I'm sick of following my dreams. I'm just going to ask them where
I'm sick of following my dreams. I'm just going to ask them where they're goin', and hook up with them later.
“I’m sick of following my dreams. I’m just going to ask them where they’re goin’, and hook up with them later.” — thus spoke Mitch Hedberg, the comedian-philosopher whose wit shimmered like lightning through the fog of modern absurdity. On the surface, his words make us laugh — a jest about laziness, perhaps, or a mockery of the endless self-help mantras that fill our age. Yet beneath the humor, there lies something deeper — a truth veiled in irony. For even in jest, the soul of wisdom often speaks, and Hedberg’s line reveals a profound reflection on the weariness of pursuit, the nature of desire, and the eternal tension between dreaming and living.
The origin of this quote lies in Hedberg’s unique art — the art of seeing the world askew. He was a master of understatement, transforming the mundane into the mythical through humor that felt effortless yet profound. To say he was “sick of following his dreams” was not only a joke, but a confession. Like many artists, he had chased his ambitions through hardship, rejection, and fatigue. And in that exhaustion, he found humor — the kind of humor that only truth can bear. His words echo the frustration of every soul who has sought greatness and found that the path is long, the dream elusive, and the burden of pursuit heavier than the glory it promises.
To follow your dreams — this is the commandment of our age, shouted from every stage and sermon. Yet Hedberg, with his quiet defiance, turns it on its head. He asks: Must one always chase? Can one not, at times, pause, laugh, and trust that life itself may carry the dream where it must go? In his jest, there is rebellion against the tyranny of constant striving — the endless motion that leaves the soul weary and hollow. He reminds us, in his subtle way, that dreams are not always ahead of us; sometimes they walk beside us, unseen, waiting for us to notice that we are already living what we once desired.
There is a story from ancient Greece of a philosopher named Diogenes, who lived simply in a barrel and scorned the ambitions of men. When Alexander the Great, the conqueror of the world, came to him and asked, “Is there anything I can do for you?” Diogenes replied, “Yes. Step aside. You’re blocking my sunlight.” Like Hedberg, Diogenes mocked the feverish pursuit of success and power, finding joy instead in simplicity and presence. Both men, across centuries, teach the same paradox: that to chase endlessly is often to lose oneself, and that sometimes, wisdom lies not in striving, but in seeing — in realizing that the dream is not always a destination, but a state of being.
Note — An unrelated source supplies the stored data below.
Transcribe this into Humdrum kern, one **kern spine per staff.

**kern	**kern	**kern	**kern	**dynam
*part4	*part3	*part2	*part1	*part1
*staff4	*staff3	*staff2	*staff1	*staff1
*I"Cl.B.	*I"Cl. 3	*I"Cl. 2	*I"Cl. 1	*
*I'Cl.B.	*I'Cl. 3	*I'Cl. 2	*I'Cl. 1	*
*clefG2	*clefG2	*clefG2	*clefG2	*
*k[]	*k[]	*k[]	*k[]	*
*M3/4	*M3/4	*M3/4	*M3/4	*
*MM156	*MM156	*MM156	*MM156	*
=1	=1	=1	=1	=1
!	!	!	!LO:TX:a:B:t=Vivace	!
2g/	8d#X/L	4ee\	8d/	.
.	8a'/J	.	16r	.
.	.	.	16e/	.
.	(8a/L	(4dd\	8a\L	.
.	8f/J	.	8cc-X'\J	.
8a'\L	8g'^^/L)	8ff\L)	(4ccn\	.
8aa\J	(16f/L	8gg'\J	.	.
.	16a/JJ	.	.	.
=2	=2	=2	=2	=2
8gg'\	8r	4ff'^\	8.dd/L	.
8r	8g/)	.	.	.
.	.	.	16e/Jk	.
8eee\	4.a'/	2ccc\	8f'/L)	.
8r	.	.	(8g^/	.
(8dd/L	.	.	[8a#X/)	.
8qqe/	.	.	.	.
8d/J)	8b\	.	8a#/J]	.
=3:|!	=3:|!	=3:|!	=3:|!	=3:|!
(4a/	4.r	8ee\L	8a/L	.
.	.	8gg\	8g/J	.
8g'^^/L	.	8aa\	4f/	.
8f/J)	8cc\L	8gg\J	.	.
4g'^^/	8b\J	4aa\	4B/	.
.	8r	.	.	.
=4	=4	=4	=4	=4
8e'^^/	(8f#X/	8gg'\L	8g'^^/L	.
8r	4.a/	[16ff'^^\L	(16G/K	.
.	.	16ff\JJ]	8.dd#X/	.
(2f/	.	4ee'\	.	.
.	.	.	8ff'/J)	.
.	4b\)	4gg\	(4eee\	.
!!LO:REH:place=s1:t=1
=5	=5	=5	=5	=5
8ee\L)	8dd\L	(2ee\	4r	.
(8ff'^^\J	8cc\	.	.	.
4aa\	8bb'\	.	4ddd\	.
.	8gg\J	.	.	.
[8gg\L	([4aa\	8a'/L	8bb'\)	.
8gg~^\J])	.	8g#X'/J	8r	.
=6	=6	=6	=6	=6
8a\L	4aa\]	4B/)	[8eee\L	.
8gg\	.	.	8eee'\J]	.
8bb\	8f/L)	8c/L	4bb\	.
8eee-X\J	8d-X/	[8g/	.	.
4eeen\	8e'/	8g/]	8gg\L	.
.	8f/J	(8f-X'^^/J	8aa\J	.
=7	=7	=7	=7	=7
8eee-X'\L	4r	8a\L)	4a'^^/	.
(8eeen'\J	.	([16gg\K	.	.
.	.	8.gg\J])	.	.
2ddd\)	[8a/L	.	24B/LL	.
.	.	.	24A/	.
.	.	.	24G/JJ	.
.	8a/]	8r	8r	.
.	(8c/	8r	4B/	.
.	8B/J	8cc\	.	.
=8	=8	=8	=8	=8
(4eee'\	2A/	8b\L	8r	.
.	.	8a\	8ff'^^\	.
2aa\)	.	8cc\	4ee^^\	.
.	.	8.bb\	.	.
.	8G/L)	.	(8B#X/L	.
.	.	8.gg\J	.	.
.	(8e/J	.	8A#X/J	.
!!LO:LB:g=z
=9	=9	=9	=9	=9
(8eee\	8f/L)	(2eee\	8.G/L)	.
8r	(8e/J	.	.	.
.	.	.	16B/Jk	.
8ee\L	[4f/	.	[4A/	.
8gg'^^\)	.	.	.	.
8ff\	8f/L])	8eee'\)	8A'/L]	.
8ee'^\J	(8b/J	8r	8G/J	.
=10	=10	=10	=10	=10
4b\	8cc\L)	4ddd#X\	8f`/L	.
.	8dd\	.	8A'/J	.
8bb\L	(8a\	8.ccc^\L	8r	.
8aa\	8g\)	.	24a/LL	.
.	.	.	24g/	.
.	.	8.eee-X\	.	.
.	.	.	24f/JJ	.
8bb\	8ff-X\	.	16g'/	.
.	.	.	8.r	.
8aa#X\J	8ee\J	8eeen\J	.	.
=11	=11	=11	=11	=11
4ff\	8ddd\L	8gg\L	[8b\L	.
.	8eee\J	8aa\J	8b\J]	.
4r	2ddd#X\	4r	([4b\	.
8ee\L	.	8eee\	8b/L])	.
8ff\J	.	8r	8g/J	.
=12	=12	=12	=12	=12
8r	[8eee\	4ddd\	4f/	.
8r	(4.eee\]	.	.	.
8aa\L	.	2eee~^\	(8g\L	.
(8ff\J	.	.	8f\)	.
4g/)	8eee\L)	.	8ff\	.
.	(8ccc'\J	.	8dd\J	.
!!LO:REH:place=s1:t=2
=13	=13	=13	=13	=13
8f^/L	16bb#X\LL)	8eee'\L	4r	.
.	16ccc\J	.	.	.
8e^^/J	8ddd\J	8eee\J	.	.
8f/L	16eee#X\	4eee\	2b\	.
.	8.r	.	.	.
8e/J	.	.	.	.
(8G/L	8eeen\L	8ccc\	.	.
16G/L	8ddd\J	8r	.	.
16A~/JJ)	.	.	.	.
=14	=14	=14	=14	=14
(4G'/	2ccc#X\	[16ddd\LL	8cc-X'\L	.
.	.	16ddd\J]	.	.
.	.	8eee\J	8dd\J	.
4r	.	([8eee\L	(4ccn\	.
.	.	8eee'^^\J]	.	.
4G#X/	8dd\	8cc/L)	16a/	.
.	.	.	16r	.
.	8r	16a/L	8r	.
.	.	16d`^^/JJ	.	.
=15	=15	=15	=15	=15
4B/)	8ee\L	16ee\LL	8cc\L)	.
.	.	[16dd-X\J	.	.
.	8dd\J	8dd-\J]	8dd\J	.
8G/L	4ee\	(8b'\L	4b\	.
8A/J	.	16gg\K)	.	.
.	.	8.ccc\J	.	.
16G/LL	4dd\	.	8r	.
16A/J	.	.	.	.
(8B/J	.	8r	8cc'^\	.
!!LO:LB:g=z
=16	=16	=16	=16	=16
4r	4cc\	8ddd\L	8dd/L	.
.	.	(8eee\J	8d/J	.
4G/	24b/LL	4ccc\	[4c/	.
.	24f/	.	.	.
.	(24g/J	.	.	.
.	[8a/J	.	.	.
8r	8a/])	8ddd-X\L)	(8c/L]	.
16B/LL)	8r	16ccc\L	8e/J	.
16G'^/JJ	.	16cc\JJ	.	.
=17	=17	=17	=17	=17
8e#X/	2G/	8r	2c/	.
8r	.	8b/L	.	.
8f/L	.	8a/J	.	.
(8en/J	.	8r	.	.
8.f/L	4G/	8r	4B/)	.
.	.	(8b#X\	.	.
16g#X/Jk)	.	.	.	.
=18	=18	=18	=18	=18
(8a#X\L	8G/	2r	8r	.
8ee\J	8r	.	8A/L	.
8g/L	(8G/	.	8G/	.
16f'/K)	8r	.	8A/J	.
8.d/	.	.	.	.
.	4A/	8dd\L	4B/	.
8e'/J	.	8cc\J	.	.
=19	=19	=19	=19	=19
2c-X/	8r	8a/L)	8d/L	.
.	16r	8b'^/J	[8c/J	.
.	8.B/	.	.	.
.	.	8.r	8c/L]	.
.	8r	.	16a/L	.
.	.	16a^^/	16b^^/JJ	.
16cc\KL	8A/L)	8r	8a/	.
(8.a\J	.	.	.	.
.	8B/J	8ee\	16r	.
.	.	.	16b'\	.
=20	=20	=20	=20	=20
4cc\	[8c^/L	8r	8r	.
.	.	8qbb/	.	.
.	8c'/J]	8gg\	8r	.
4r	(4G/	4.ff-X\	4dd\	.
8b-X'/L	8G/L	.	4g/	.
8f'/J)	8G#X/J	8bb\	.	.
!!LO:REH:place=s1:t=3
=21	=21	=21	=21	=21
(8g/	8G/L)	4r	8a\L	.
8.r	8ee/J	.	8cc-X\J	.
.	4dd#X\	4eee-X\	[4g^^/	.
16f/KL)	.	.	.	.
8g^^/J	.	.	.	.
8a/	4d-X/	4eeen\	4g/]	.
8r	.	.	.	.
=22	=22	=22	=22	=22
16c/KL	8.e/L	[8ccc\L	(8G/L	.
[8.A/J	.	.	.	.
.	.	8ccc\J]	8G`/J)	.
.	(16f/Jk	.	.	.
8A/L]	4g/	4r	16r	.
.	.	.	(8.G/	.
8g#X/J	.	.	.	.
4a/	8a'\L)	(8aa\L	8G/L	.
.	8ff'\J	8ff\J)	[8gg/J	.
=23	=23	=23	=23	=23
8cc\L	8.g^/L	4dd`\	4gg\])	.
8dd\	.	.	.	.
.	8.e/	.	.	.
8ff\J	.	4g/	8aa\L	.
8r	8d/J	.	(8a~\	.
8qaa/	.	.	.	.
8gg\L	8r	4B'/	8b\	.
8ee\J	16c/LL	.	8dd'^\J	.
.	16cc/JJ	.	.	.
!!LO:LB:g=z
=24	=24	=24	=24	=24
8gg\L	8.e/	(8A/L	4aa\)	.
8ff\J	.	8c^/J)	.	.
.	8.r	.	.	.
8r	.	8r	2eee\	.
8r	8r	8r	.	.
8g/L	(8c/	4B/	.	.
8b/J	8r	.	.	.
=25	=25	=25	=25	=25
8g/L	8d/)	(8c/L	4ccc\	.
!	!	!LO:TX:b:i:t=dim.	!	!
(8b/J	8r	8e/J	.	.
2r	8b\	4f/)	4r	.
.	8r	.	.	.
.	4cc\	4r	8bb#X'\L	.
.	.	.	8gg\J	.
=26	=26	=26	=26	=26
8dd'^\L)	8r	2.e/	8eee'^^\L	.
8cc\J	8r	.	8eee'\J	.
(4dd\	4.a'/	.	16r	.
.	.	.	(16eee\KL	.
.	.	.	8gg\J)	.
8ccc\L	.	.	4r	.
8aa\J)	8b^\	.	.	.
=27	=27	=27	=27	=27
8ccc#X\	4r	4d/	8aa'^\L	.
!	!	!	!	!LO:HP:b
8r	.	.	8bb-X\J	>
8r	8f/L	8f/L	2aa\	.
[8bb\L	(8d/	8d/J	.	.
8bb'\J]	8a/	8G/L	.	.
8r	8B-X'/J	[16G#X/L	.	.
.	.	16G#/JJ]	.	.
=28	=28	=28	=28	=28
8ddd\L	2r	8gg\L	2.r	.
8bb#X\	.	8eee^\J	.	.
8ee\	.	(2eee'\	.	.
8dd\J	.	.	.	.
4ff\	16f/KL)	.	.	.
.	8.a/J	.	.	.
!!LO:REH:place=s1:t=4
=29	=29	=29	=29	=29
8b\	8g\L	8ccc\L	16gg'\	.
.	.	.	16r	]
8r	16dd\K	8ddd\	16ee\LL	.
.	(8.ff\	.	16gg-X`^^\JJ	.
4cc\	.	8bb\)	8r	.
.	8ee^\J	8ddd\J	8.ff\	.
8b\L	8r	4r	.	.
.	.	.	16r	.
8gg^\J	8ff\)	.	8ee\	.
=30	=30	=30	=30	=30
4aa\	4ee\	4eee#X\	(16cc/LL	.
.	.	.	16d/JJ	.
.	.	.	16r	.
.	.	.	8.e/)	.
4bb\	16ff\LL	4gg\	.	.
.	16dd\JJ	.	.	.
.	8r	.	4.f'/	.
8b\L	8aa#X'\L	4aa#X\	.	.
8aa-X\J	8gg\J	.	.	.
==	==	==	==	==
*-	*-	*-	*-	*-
To say “I’ll hook up with my dreams later” is to reclaim one’s peace from the madness of ambition. It is the voice of the weary spirit saying: I will rest now. I will laugh. I will live. It is not the surrender of a coward, but the patience of the wise. For even dreams need time to grow, to ripen in silence before they are fulfilled. The farmer does not dig up the seed each day to check its progress; he trusts that it will bloom when the season is right. So too must we learn to trust our journey — to allow life its rhythm, to let dreams unfold in their own mysterious time.
And yet, Hedberg’s humor also holds a mirror to our folly. Too often we mistake talk for action, fantasy for fulfillment. We “follow our dreams” by dreaming alone, by imagining greatness without lifting a hand to create it. In jesting about waiting for his dreams to arrive, Hedberg teases the very human tendency to procrastinate — to delay the hard work of living with the illusion of future achievement. Thus, his joke cuts both ways: it mocks both the blind pursuit of ambition and the lazy escape from effort. Through laughter, he invites us to walk the middle path — to strive, but not be consumed; to dream, but not be deluded.
So, my listener, take from Hedberg’s laughter the wisdom it hides. Dream, yes — but do not let the chase steal your joy. Work for your vision, but also live within the beauty of the present. Let humor heal the wounds of ambition; let patience temper the fire of desire. Ask your dreams where they are going — not to abandon them, but to walk with them in trust, knowing they will meet you when the time is right.
For in the end, Mitch Hedberg reminds us that life itself is the dream — wild, strange, and fleeting. To laugh at its struggles is not to give up, but to rise above. So laugh, and keep your heart light, for wisdom often wears the mask of comedy. And remember this: the dreamer who can smile at his own journey has already found what he was chasing all along.